With so many large firms failing or faltering, Mr. Gagnon said everyone is anxiously waiting to see what happens next. Now, attention has turned to investment banks Goldman Sachs Group Inc. and Morgan Stanley.

Goldman shares plunged 13 per cent Wednesday, while Morgan Stanley fell 24 per cent.

"I am absolutely certain we have not seen the end of it, many more shoes are waiting to drop," Mr. Gagnon said. "What worries me much more than anything else is the rumour mill - there are simply too many rumours out there. Everyone is going native, everyone is in a state of panic. I talk to a lot of people in Canada, in New York, in London and never in my career have I heard panic like this in their voices."

Investors are liquidating whatever they can in a bid to protect their assets, said Ken McCord, chief executive officer of Webb Asset Management in Toronto.

"Fundamentals or any other methods that might be used to measure the market have been thrown out the window," Mr. McCord said. "This is mass liquidation on a scale I've never seen before. What's going on is a great unwinding of highly leveraged accounts."

The situation isn't expected to improve in the United States until the housing market begins to show strength, and economic figures released Wednesday did little to assuage fear.
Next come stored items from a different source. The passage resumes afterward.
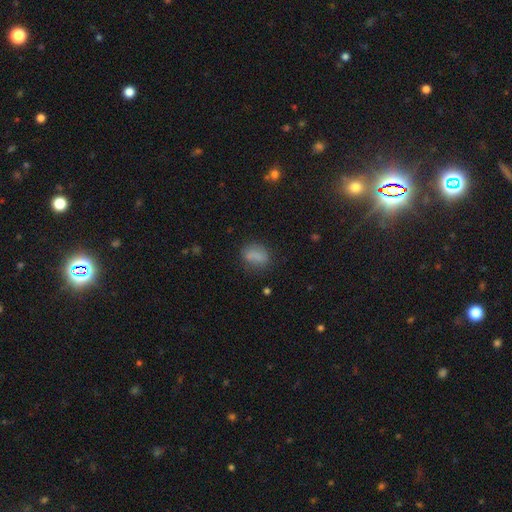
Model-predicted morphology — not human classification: Q: Smooth or featured?
A: smooth (78%); runner-up: star or artifact (11%)
Q: How rounded?
A: in between (62%); runner-up: round (36%)
Q: Merging?
A: none (70%); runner-up: minor disturbance (18%)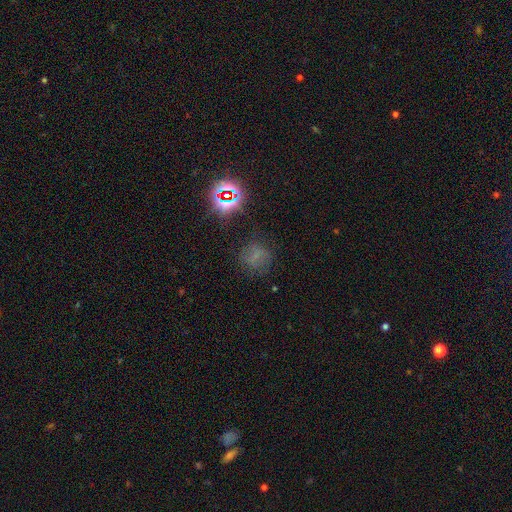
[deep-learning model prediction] A smooth galaxy with no disk features (51%) that is round (81%). Merging: none (71%).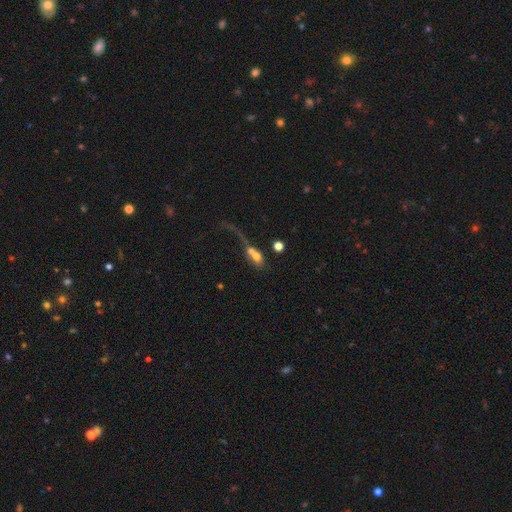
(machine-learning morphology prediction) Smooth or featured: smooth — 59% (featured or disk — 29%)
How rounded: in between — 61% (round — 29%)
Merging: merger — 58% (major disturbance — 19%)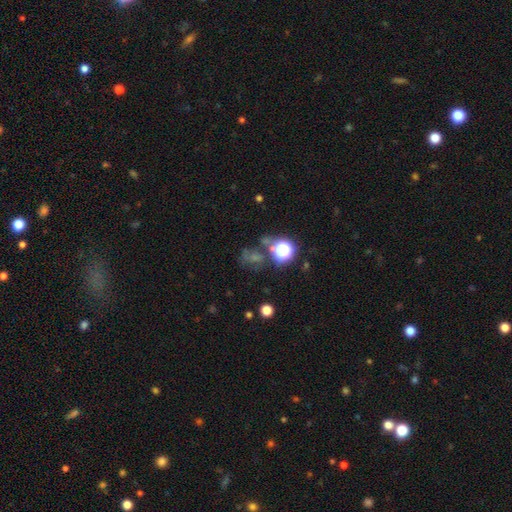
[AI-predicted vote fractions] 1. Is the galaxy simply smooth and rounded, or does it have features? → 57% star or artifact, 27% smooth, 15% featured or disk.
The Commerce Department reported that new home construction fell by 6.2 per cent in August to an annualized 895,000 units, the slowest month since January, 1991.

"The report highlights the distress that the U.S. housing market continues to face," TD Securities economy strategist Millan Mulraine commented. "However, with the rescue of [Freddie and Fannie]appearing to have provided some semblance of normalcy in the U.S. mortgage insurance and securitization business, there is perhaps the possibility that these dramatic declines in the past few months may not continue indefinitely."

In Toronto, Nortel Networks Corp. shares plunged 50 per cent after it cut its business outlook and said it would look for more cutbacks and asset sales to deal with lower revenues. Shares of insurer Manulife Financial Corp. slipped 5 per cent after it said it had $800-million in exposure to Lehman Brothers, AIG and troubled Washington Mutual.

The mining sector was the only subindex showing a gain, up 3 per cent. Gold producers surged, with Barrick Gold Corp. up 13 per cent and Goldcorp Inc. gaining 10 per cent.

"While equity markets decide whether they want to break down or rebound, commodity markets have been soaring today," CMC Markets analyst Colin Cieszynski wrote in a note to clients. "Gains have been led by the precious metals, with gold and silver both gaining over 7 per cent. This suggests that, as occurred back in March, with concerns over the health of the banking system, the traditional roles of gold and silver as financial instruments in times of crisis appear to be dominating trading once again."

Oil, meanwhile, surged more than $6 to $97.16 a barrel on the New York Mercantile Exchange.